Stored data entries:
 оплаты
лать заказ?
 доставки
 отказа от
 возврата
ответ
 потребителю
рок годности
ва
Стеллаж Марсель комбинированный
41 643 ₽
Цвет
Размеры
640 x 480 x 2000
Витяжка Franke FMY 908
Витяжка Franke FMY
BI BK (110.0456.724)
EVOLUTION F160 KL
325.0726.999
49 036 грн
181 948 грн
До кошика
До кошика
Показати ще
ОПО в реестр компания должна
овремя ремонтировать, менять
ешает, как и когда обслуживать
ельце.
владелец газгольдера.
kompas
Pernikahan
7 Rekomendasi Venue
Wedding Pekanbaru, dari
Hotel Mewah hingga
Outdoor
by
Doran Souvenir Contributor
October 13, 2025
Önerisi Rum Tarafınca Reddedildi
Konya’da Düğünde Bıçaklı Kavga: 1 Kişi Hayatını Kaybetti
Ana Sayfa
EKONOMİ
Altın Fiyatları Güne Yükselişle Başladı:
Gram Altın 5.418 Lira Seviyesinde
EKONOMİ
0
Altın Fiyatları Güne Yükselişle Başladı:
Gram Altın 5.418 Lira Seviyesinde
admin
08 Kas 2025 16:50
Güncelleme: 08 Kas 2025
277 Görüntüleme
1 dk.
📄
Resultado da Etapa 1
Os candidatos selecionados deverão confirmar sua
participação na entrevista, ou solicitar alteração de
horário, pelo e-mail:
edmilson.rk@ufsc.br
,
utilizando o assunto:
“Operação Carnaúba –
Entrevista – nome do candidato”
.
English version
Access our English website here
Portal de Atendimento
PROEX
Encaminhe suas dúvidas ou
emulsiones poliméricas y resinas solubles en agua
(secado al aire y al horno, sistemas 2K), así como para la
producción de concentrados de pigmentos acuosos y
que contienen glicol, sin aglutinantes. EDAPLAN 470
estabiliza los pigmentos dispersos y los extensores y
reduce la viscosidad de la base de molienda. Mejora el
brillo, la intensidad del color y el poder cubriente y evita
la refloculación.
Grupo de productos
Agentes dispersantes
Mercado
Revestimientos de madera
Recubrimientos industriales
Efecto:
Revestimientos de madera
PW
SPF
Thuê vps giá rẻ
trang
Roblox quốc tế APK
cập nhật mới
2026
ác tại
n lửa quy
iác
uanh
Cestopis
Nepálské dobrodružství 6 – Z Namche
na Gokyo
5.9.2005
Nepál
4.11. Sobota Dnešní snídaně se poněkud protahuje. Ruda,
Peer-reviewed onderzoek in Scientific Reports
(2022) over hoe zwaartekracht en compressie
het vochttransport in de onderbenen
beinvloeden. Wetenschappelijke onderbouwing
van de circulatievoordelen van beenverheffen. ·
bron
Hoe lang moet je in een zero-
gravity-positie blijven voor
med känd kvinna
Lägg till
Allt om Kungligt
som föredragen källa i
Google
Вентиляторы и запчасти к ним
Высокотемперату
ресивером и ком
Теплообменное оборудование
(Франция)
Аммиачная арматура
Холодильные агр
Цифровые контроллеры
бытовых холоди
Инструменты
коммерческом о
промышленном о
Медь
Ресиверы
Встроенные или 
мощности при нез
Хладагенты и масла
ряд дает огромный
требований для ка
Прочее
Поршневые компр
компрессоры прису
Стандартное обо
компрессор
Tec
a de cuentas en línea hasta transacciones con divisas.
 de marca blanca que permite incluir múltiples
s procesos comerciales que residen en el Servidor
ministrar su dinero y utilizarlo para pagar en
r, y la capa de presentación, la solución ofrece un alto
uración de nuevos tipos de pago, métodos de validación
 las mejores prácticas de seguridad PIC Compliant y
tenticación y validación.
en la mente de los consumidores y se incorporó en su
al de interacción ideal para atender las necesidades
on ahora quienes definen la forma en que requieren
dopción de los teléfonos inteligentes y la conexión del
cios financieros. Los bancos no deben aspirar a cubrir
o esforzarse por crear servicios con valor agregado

---

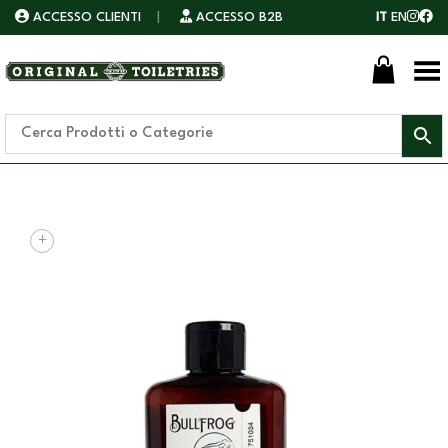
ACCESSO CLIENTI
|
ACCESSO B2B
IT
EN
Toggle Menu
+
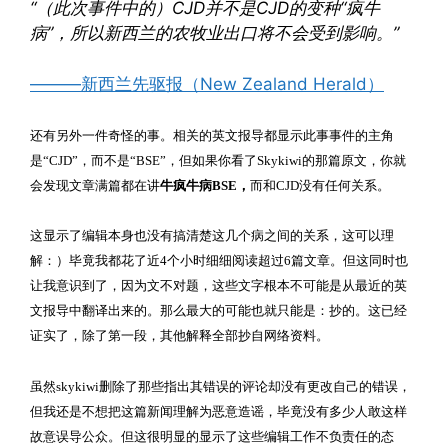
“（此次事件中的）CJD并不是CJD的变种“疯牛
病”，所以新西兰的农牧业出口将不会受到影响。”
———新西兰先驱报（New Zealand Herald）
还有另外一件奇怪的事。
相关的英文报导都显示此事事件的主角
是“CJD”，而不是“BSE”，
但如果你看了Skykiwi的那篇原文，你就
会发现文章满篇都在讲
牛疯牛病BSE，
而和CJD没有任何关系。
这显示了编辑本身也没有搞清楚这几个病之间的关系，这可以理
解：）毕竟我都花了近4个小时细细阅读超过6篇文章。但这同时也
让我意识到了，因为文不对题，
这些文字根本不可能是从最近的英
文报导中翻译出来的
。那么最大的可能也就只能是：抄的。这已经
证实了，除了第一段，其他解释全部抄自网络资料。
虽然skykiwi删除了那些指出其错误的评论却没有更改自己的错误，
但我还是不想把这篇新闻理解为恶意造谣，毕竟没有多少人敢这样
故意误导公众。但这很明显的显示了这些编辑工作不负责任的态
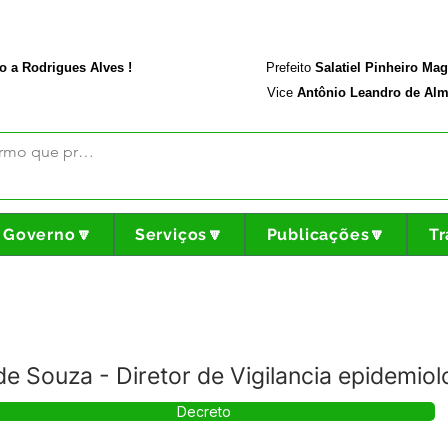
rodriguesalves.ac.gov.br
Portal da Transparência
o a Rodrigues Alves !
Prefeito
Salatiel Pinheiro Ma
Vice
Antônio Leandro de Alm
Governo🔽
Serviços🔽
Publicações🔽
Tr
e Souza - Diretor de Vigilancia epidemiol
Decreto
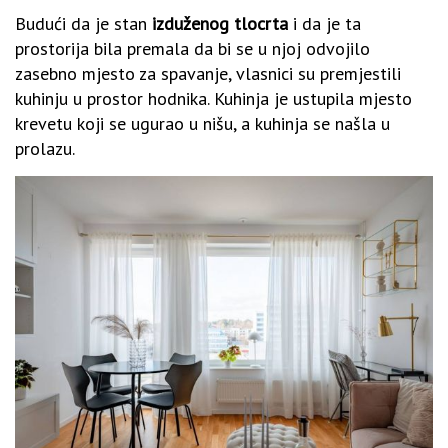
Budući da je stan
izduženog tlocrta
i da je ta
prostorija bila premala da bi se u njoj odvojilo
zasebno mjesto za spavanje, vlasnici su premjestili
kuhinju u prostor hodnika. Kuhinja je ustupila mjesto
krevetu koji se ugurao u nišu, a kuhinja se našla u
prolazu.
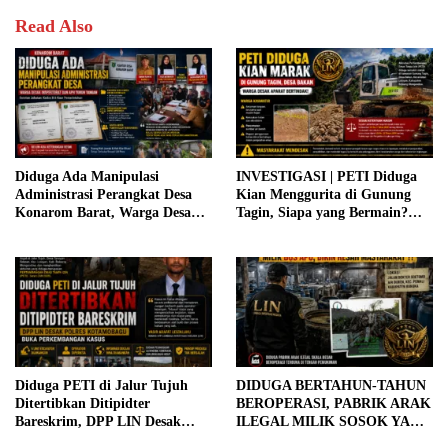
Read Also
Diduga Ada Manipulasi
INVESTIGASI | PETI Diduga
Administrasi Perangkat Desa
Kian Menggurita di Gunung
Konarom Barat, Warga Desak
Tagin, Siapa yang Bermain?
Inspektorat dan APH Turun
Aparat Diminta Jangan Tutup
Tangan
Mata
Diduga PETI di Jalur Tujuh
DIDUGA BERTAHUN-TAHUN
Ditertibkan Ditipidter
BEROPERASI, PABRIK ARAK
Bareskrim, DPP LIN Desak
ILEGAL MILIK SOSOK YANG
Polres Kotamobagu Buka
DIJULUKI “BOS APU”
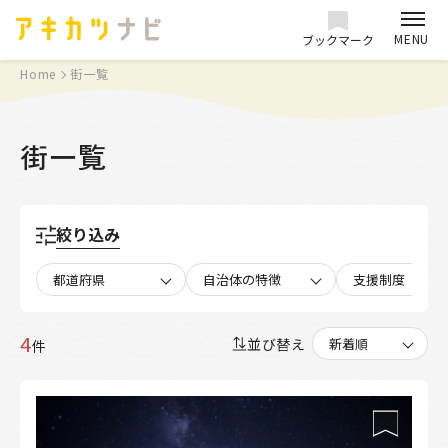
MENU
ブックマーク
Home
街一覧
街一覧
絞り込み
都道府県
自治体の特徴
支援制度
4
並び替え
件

GOAL OF THE EXERCISE:
Above are the entries. Quote exactly the lines from the one bearing "Хладагенты и масла" through the one bearing "o esforzarse por".

SOLUTION TO THE EXERCISE:
Хладагенты и масла
ряд дает огромный
требований для ка
Прочее
Поршневые компр
компрессоры прису
Стандартное обо
компрессор
Tec
a de cuentas en línea hasta transacciones con divisas.
 de marca blanca que permite incluir múltiples
s procesos comerciales que residen en el Servidor
ministrar su dinero y utilizarlo para pagar en
r, y la capa de presentación, la solución ofrece un alto
uración de nuevos tipos de pago, métodos de validación
 las mejores prácticas de seguridad PIC Compliant y
tenticación y validación.
en la mente de los consumidores y se incorporó en su
al de interacción ideal para atender las necesidades
on ahora quienes definen la forma en que requieren
dopción de los teléfonos inteligentes y la conexión del
cios financieros. Los bancos no deben aspirar a cubrir
o esforzarse por crear servicios con valor agregado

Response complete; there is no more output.